Several headlines about the change to the Canadian national anthem have been released, all of which stating that the "majority" of Canadians support the line change to something more gender neutral. Yet, in polls on some of these same news sites, including VanCity Buzz and Global News, the majority of those who participated in the site's online poll actually say they prefer their Canadian national anthem the way it's been for over a century.

It seemed the controversy about that piece of the Canadian national anthem died down, at least until last night, when a member of the Canadian Tenors, Remigo Pereira, freestyled a lyric for the Canadian national anthem just before Major League Baseball's All Star Game. Pereira modified the lyric to say, "We're all brothers and sisters, all lives matter to the great," when the line should have been "all thy sons command."

If Canadians hadn't spoken previously about the politician-proposed change to the Canadian national anthem, they definitely got very upset about the same line being changed to express political views by one of Canada's most celebrated music groups.

What is clear from all of this discussion/debate/argument over the Canadian national anthem is that in reality, Canadians do not want their national anthem messed with - not even after a century when it might need an upgrade or two, something that has been done with other national anthems.Not that I support Pereira's using of the Canadian national anthem as a political statement. I think if Pereira wanted to use the stage to express a political view, changing the lyric of the Canadian national anthem during one of the most televised events on the summer schedule was not his best move. He also should not have blindsided his fellow Tenors, and yes, he is paying the price for his gaffe currently, as he is not going to be performing with the Tenors until further notice.

Some have argued that Pereira is not truly Canadian, as he was born in Boston. There are also those who suggest that people -- specifically some Conservative politicos -- are being slow in their support of the proposed change to the Canadian national anthem because Belanger, who is Liberal, is quite ill at this point and may not ultimately see his proposed bill come to fruition.

Setting aside for the moment that #alllivesmatter, the statement that Pereira used in his version of the Canadian national anthem, has been used as a way to argue against the Black Lives Matter movement, there is a time and a place for everything. When you are representing your country at one of the biggest sporting events of the summer is not a great time to change lyrics for a political statement.

There is also the belief that all lives should matter, but that's another statement that could be debated as well by some.

Also, where was the consultation, either from this particular member of the Tenors or from Canadian politicians? The bill proposing the changes to the Canadian national anthem passed second reading and is essentially a stone's throw away from probably becoming reality. Conservative Member of Parliament Peter Van Loan said, according to Mashable, that the proposal to change the Canadian national anthem has effectively excluded the people for whom such a decision should matter most - Canadians.

"We are telling Canadians, 'Guess what, you don't have a say in your national anthem," he said. "It belongs to us as politicians… for us to deliver our world view to you and impose it upon you.'"

Both Pereira and politicians, like it or not, decided that they should speak for Canadians without actually consulting them.

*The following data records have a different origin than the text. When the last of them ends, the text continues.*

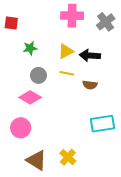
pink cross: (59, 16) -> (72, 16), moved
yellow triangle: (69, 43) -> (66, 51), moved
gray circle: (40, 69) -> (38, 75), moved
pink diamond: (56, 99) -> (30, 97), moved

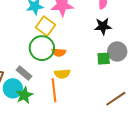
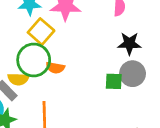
black star: (103, 26) -> (129, 43), moved
yellow semicircle: (62, 74) -> (18, 79), moved

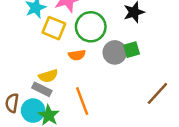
green circle: (34, 60) -> (91, 27), moved
gray circle: (133, 74) -> (115, 52), moved

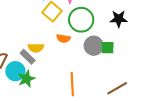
orange line: (82, 101) -> (72, 84), moved

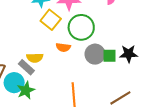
black star: (119, 19) -> (129, 54), moved

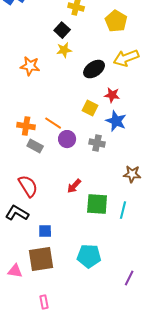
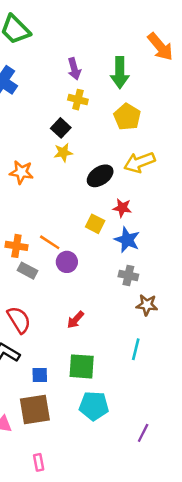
gray cross: (97, 143) -> (128, 275), moved
green square: (97, 204) -> (82, 366), moved

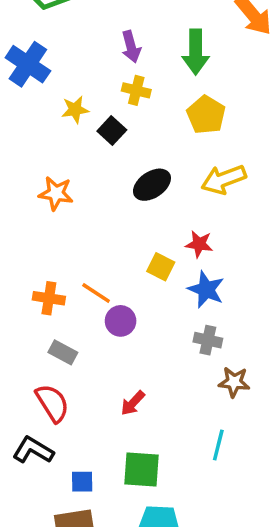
yellow star: (63, 152) -> (75, 110), moved
black ellipse: (100, 176) -> (152, 185), moved
gray rectangle: (28, 271) -> (63, 352), moved

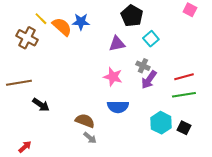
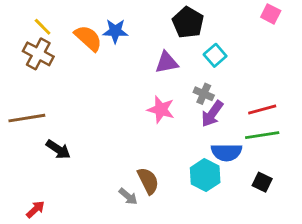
yellow line: (41, 19) -> (43, 27), moved
blue semicircle: (118, 107) -> (227, 152), moved
brown semicircle: (85, 121) -> (148, 181), moved, turned 42
cyan hexagon: (161, 123) -> (205, 175), moved

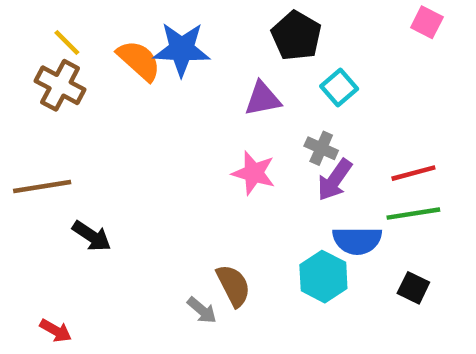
blue star: (115, 31) -> (182, 49), size x1.4
red arrow: (35, 209) -> (56, 331), turned 72

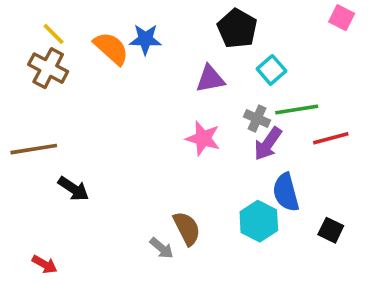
blue star: (182, 49) -> (145, 39), size x0.7
green line: (413, 214) -> (297, 110), moved
blue semicircle: (357, 241) -> (286, 192), turned 75

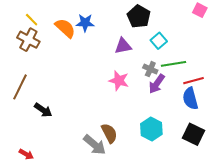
brown line: (34, 149) -> (20, 87), turned -55
blue semicircle: (286, 192) -> (190, 99), moved
black square: (331, 230) -> (193, 134), size x1.5
gray arrow: (162, 248) -> (95, 145), size x1.6

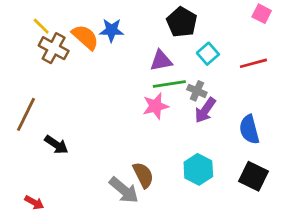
brown cross: (28, 40) -> (54, 48), moved
green line: (173, 64) -> (169, 84), moved
pink star: (119, 81) -> (156, 106), turned -30
red line: (193, 81) -> (253, 63), moved

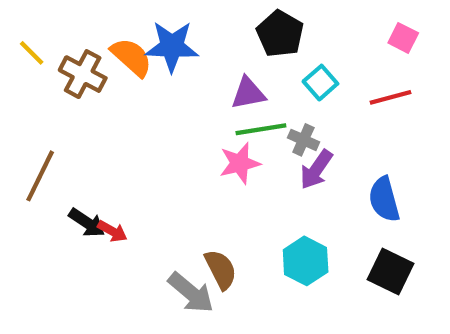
pink square: (262, 14) -> (403, 38), moved
yellow line: (41, 26) -> (32, 53), moved
blue star: (111, 30) -> (172, 46), size x1.4
red arrow: (34, 203) -> (112, 231), moved

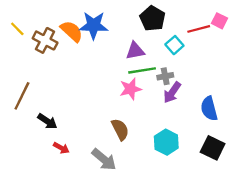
red line: (391, 97) -> (199, 29), moved
gray cross: (303, 140) -> (165, 76), turned -35
red arrow: (112, 231) -> (61, 148), moved
brown semicircle: (221, 269) -> (120, 129), moved

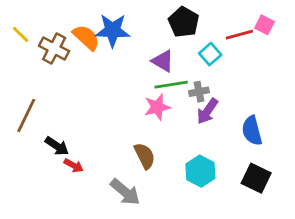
purple triangle: (135, 51) -> (163, 61), turned 42
red arrow: (61, 148) -> (74, 166), moved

Admittedly, Pereira is a musician, but he thrust himself into the political spotlight with his "lone wolf" behavior, according to the statement of apology from the Tenors. Also, while I do appreciate that Belanger is truly fighting the clock in a losing battle against ALS, Canadians should not see their national anthem changed without direct consultation. That takes time.

Do I support a world in which all lives matter and issues like gender and sexuality should not matter? Absolutely. I have also tried to embrace change as much as possible during my four-plus decades on this planet. However, I do also recognize there is a lot of history in the Canadian national anthem, and I question the necessity of changing it, either by a musician wanting to make a political statement or by politicians who want to see that everyone feels accepted right down to the lyrics in the Canadian national anthem.

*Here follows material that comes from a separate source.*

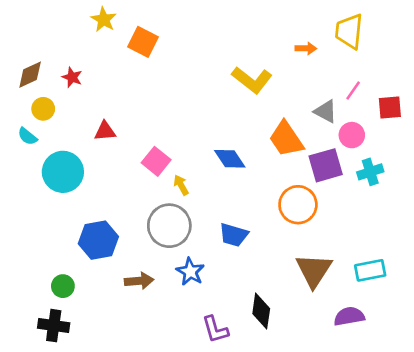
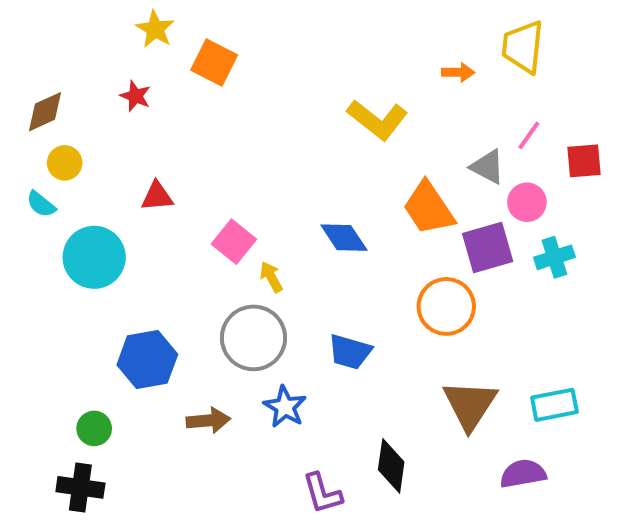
red star: (72, 77) -> (135, 96), moved

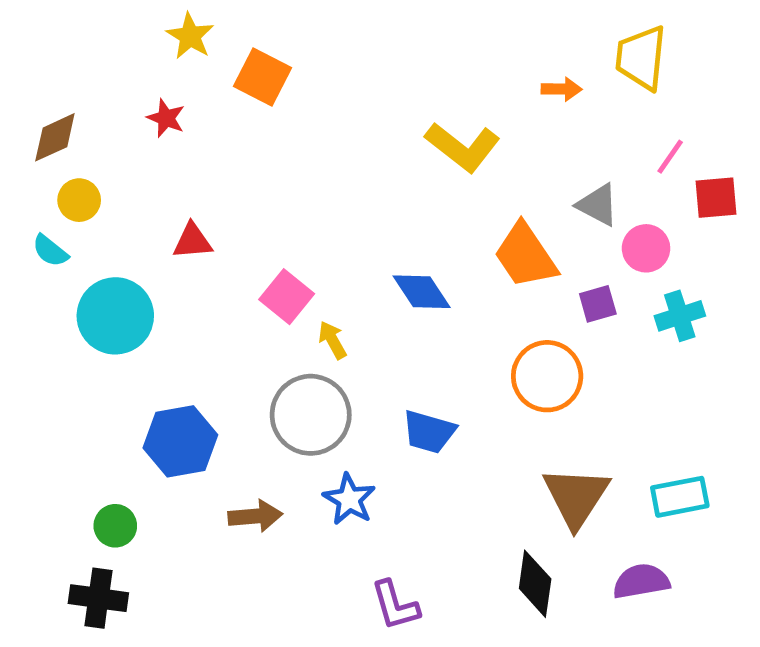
pink line: (529, 135) -> (670, 157), moved
purple square: (488, 247) -> (598, 304), size x0.6
black diamond: (391, 466) -> (535, 584), moved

I know the anthem was changed previously, but we need to invest the time now to ensure that anything involving changes to the Canadian national anthem are discussed with Canadians before the change is actually made. It does not matter if the lyric changes are done by Canadian politicians or by a musician; if you are representing Canadians, changes to the Canadian national anthem need to be discussed prior to performance or prior to making them a reality.